There Are 16 Comments On This Article.

  1. Clearly you are full of shit!
    And do not have a f uk king clue about what you are talking about.

  2. I think this is more true that we realize. All the skill and training in the world doesn’t matter if you’re not present at that elusive moment that can end up making a fantastic photograph. A less “talented” photographer who works hard and inserts him/herself into more situations that may lead to a great image will probably end up with better (and more) images that a fantastically talented photographer who sits at home. That’s just a fact. Some of my favorite images in my portfolio came from a time when I had a cheap camera, one lens, and no experience. I was just so excited to be shooting that I shot everything, every musician I knew, all the time. And some of those are still the strongest ones in my book.

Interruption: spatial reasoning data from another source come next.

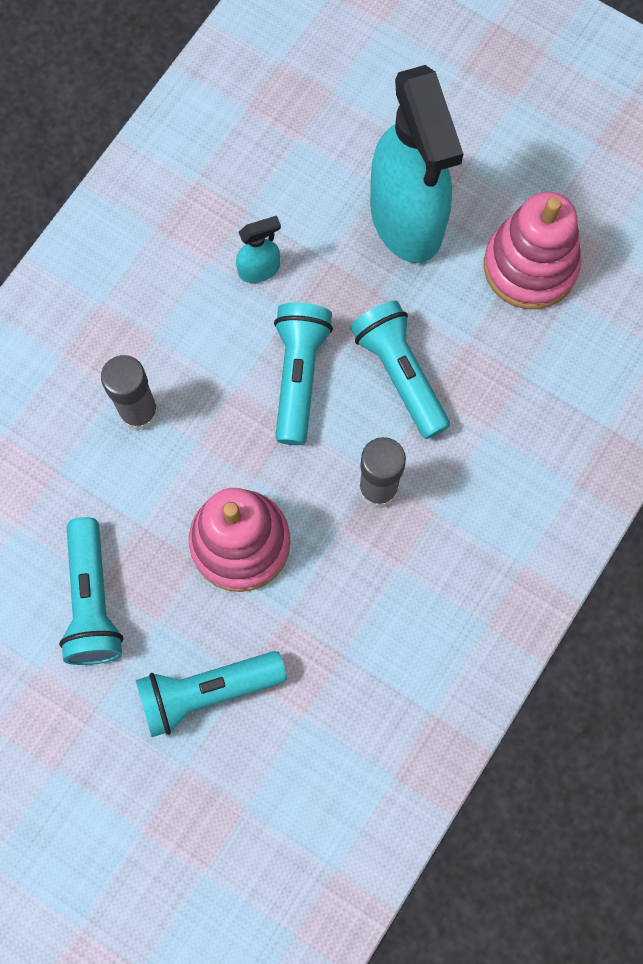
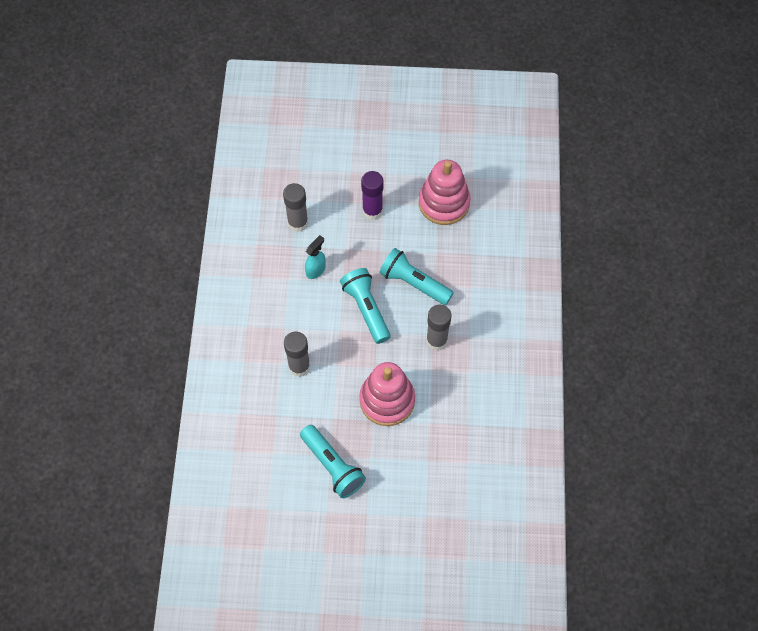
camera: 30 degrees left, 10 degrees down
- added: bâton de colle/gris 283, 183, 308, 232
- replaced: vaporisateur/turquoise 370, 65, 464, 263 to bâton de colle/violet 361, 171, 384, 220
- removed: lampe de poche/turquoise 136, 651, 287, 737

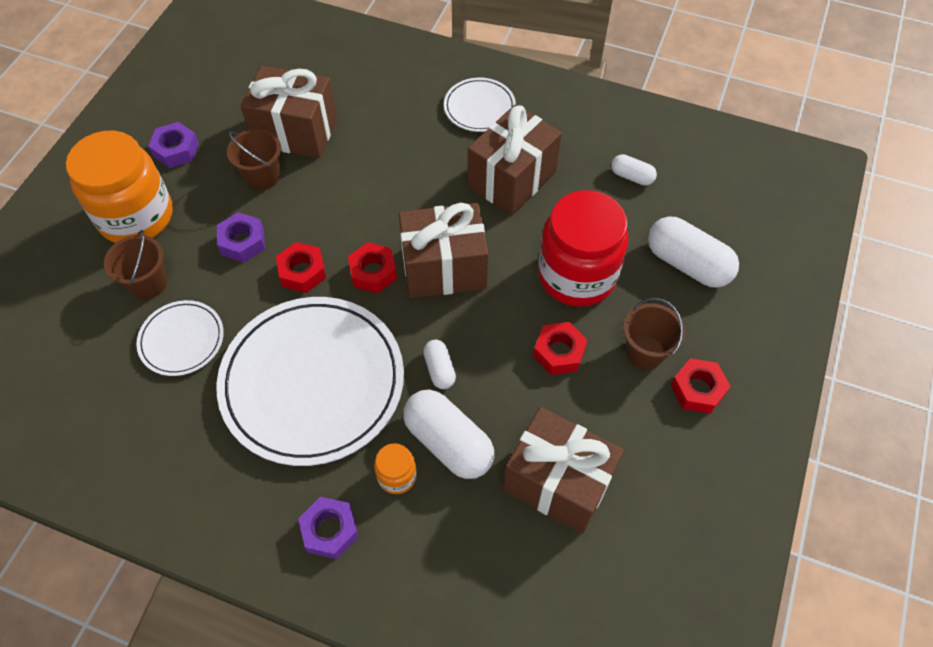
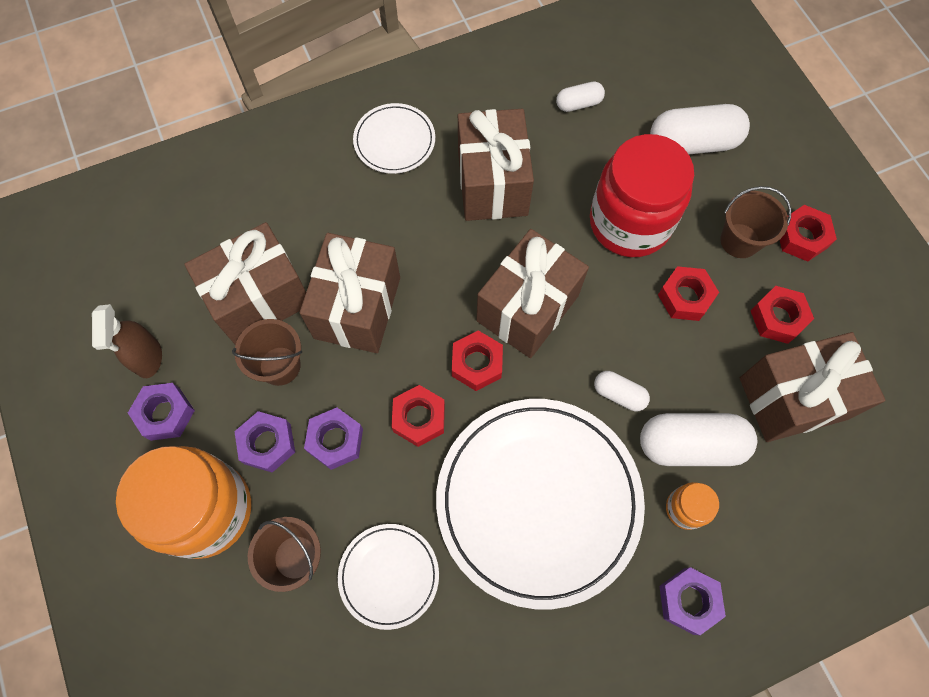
camera: 45 degrees left, 10 degrees up
- added: vaporisateur/marron 92, 304, 162, 378
- added: écrou/violet 234, 411, 295, 473
- added: cadeau/marron 300, 233, 400, 353
- added: écrou/rouge 751, 286, 814, 344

  3. I respect Mr. Greene, but while I think he fails to give luck it’s full due, there is a reason the saying “Chance favors the prepared mind” is a cliche.

      • Cliché? Really, Ellis? :) I think @Reid nails good points.
        Do you leave home to do some street shooting and put the cameras (without cards) into Pelican cases, and lock them in the trunk? Or, do you have the camera ready with card, the lens on it that you want, and when you get out of the car the camera you’re going to shoot with is already slung on your shoulder? One camera in hand is worth six in the trunk, is what I learned from 25 years in newspapers. Because when you least expect it – expect it. There’s a reason cops have their guns drawn when they go in to clear a building … action beats reaction 90% of the time. In either case you still need to be a good shooter when the “target” appears, of course… that’s the 25% (or 50% or … ). IMHO!

  4. Although he doesn’t say it specifically (or maybe even realize it), most of the “luck” he’s talking about pertains to getting recognized as a great photographer, not taking great photographs. Big difference.

    • Interesting point. Undoubtedly there are many photographers out there with amazing bodies of work, who are complete unknowns. Maybe they are insecure, poor self-promoters, shy, or just don’t care about recognition. There certainly is no shortage of so-so photographers blowing their own horns loudly and getting recognition maybe others deserve more. It’s a cruel world!

      • stanchung

        So so photographers blowing their horn indeed. See them a lot on FB with oversaturated HDR’s. hahaha

        I think there two kinds of photographers- the kind who goes out looking for photos would need higher % of luck. The kind that sets up his own photos would need 75% skill and 25% luck-in many cases it’s just hoping that the mother nature is adorn with beautiful blue skies.

  5. scott Rex Ely

    I think if a photograph is meaningful for enough viewers the photographer can certainly project unique, unusual and insightful characteristics to the process. Context is king and the better I sell you on my uncanny ability to channel serendipity the more front loaded my images have been set up for you to view with understanding. My understanding. Quite cyclical isn’t it?
    Sometimes I don’t want to know more.

  6. Mr. Greene does not define “photography”. I know a few incredible studio portrait photographers. “Luck” has nothing to do with the body of their work. It’s pure talent, and years of experience to perfect their craft.

    Perhaps he is speaking of other types of photography? Just a thought.

  7. Given that everyone has access to a mobile camera, alot of the professional skills that taught in uni, are being lost. due to the growth of Dgital its a dying art.